## Prompt
Please write the next part of the piece on service dogs, picking up right after its final sentence.

A service dog can be trained to:

bullet Retrieve dropped objects or a phone
bullet Balance a person when walking
bullet Open Doors
bullet Turn on/off lights
bullet Retrieve a telephone
bullet Guide a person during walks
bullet Alert a person to every day sounds like a baby crying or a knock at the door
bullet Alert a person when they sense an oncoming seizure    

Dogs are intelligent and highly useful creatures.  When I was on crutches, my Mouse would pull me around the house in a rolling chair and fetch items for me.  Mouse had already been taught to pull in draft training and to fetch items in water rescue and obedience training.  Additionally, service dogs can be trained to complete very complex tasks.  My late trainer's dog completed a very difficult task one day at Pace Bend Park.  My trainer, Dick, took both his dog out on a boat.  Dick threw his cane overboard while in the middle of the lake.  Buddy, his service dog, jumped out of the boat, fetched the cane, and brought it back to the boat.  Buddy then pulled the boat to shore.  Needless to say, Dick was a great trainer, and Buddy was a wonderful dog. 

Dick, Chase, and Buddy on the boat back in 2004.

The value of a service dog is that they give people freedom to live their lives more independently, and that value is priceless.  As Austin is a very dog friendly city, it may be difficult to determine whether or not a dog is only a companion dog or a service dog.  Here's a friendly guide for restaurants on some challenges and etiquette when serving a guest with a service dog.  Please see Keep Austin Dog Friendly for etiquette that companion dog owners should follow when dining out with their dogs.  A big thank you for Sheri Soltes from Texas Hearing and Service Dogs for providing much of this information.

 
bullet By law, a service dog is allowed to accompany his/her handler anywhere he or she may go.  That means that the dog is allowed in restaurants (not just the patio), retail stores, banks, and hotels.  Even if the hotel does not allow pets, a service dog is allowed by law.  The hotel must accommodate and allow the service dog, regardless of the dog's size.  Hotels may not charge a pet fee for the service, however, the handler is responsible for any damage that the dog might cause. 
bullet Service dogs aren't always easy to identify. Disabilities are not always visible or obvious.  While many of service dogs may wear vests with logos, some will not.  Service dogs come in many breeds and sizes depending on their function.  If a person identifies their dog as a service dog, I wouldn't interrogate the handler anymore.  Comments and questions such as, "Well, you don't look disabled." or "What kind of disability do you have?" are highly offensive.  Avoid those types of remarks.

## Given information
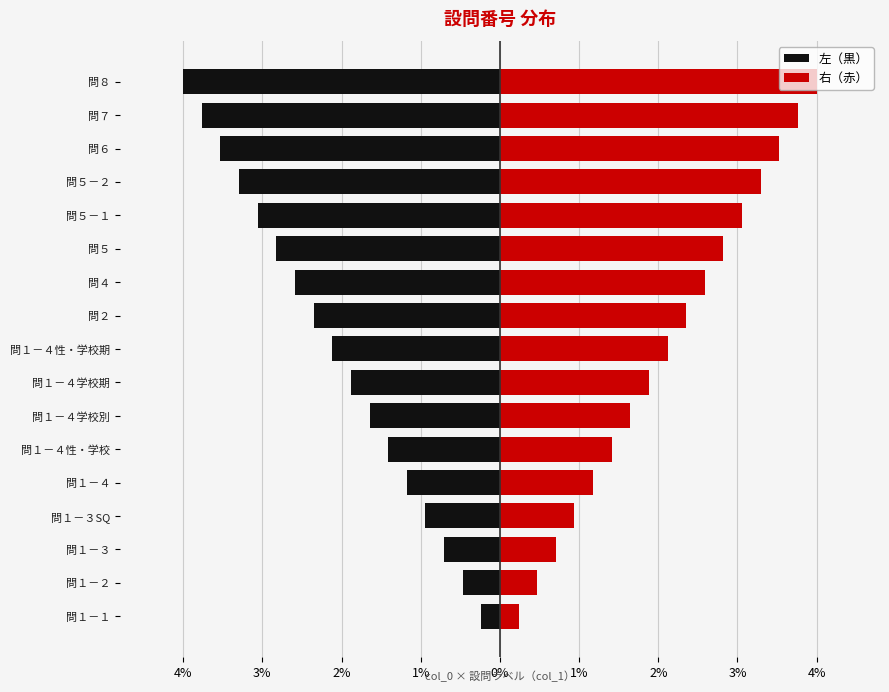

What is the lowest value of the 右（赤） series?

0.2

## Response box
bullet Please do not pet a service dog without first asking permission from the handler.  The handler might instruct you on how or when to pet the dog.  Please do not be surprised if the handler requests that you not disturb the dog.  Remember, these dogs are working all the time.  They do need a break once in a while.  Additionally, the handler may be using the quiet time under the table as a training tool.
bullet Please do interact with the dog's handler.  A common mistake that one might make it to completely ignore the dog's handler and to speak only to other people at the table.  Also, please don't direct your questions to the dog.  The dog's handler is your customer.  It is a restaurant's job to provide service to the customer, not to make a big deal about a dog. 
bullet Many handlers will ask their dogs to remain in a down position during their visit.  Please don't bark at the dog, call the dog, or throw food at the dog.  Don't ask me why people bark at dogs. I don't understand it. 
bullet Most of the time, the handler will let you know where it is most convenient to be seated.  The handler may have a difficult time navigating through a sea of tables, un-level ground, or stairs.  Occasionally, diners with a service dog might be seated in an isolated corner by the staff.  This may make the diner feel as if he or she is a nuisance or bothersome.  Dining out is not something we do to just to fill our stomachs.  Dining out is a social experience that should involve good food, good drink, and good company.  To make someone feel as if his or her party is isolated from the rest of the world does not make for a positive dining experience.  All diners should be seated in such a fashion that they feel that their patronage of your restaurant is appreciated.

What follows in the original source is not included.